When Peck first arrived in the training room, she had no idea what she wanted to do in life. She had seen her brother work as a student trainer at Casa Grande Union, which led her to ask Minck if he needed any extra help.
“I just kind of fell in love with it,” she said. “I knew I wanted to go into the medical field, and so this was something I could do to try and help. After the first month of working with Mr. Minck, I just fell in love with it and I decided to stick with it.”
She would spend her time as a student trainer taping ankles and providing another set of eyes on the field. After graduation, Peck went onto Grand Canyon University, where she graduated with a bachelor’s degree in athletic training.
“Personally I don’t like being stuck inside of a clinic or an office because I feel like that’s it and that’s all you do,” Peck said. “With this, we are in a clinic setting with an actual room, but then we go out to practices and games.

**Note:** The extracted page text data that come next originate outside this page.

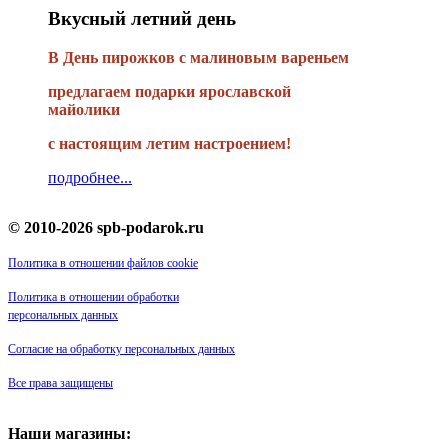
Вкусный летний день
В День пирожков с малиновым вареньем
предлагаем подарки ярославской
майолики
с настоящим летим настроением!
подробнее...
© 2010-2026 spb-podarok.ru
Политика в отношении файлов cookie
Политика в отношении обработки
персональных данных
Согласие на обработку персональных данных
Все права защищены
Наши магазины:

We are actually traveling with our patients and going with them and going through the process and throughout their athletic career.
“I really like helping them and getting them back to playing and back to what they love.”
Peck plans to pursue a master’s degree online at A.T. Still University, which is a nonprofit, private graduate school focusing on health sciences.
In addition to her duties as an athletic trainer, Peck also teaches athletic training as part of the school’s Career Technical Education program and heads the Sports Medicine Club. The club includes seven student-athletic trainers who work under her at sporting events and practices, just like what she did with Minck.
“From what I’m seeing this should be a class,” Peck said. “For kids to have an option that if you want follow a medical career but are not sure what you want right now. For my classes, I have them as an assignment to come and do 10 hours of just pure observation and seeing what I do and seeing what my afternoons are like after school.”
Peck said there haven’t been many changes to athletic training since she was in high school. However, the biggest change she would like to see is having athletic training become a recognized health care provider among health insurance companies. It’s something she said the National Athletic Trainers’ Association is fighting to establish.
“Hopefully one day we will be recognized,” she said. “Most of the time in a high school setting, we are that first line for these kids, and sometimes we are the only medical personnel they see depending upon the family situation.”
In the meantime, Peck is getting used to her new surroundings. She said it’s still weird walking the halls as a teacher and not as a student, especially being among teachers who know her as a student.
“Some (students) think it’s cool and some want to know how Vista was when I was here (as a student),” she said. “A majority of time when the students find out that I graduated from here, they are always asking questions on how I was when I was a student here and how the teachers were.”
Peck’s return to the school also marks a turning point for the school that opened 10 years ago. It’s a school that is no longer the new school in town, but instead an established school with Peck and other former alumni returning to their roots to teach the next generation of Spartans.
“It kind of felt like coming home because this was a huge part of me and a huge decision maker for me,” she said. “So it felt like I was coming back home.”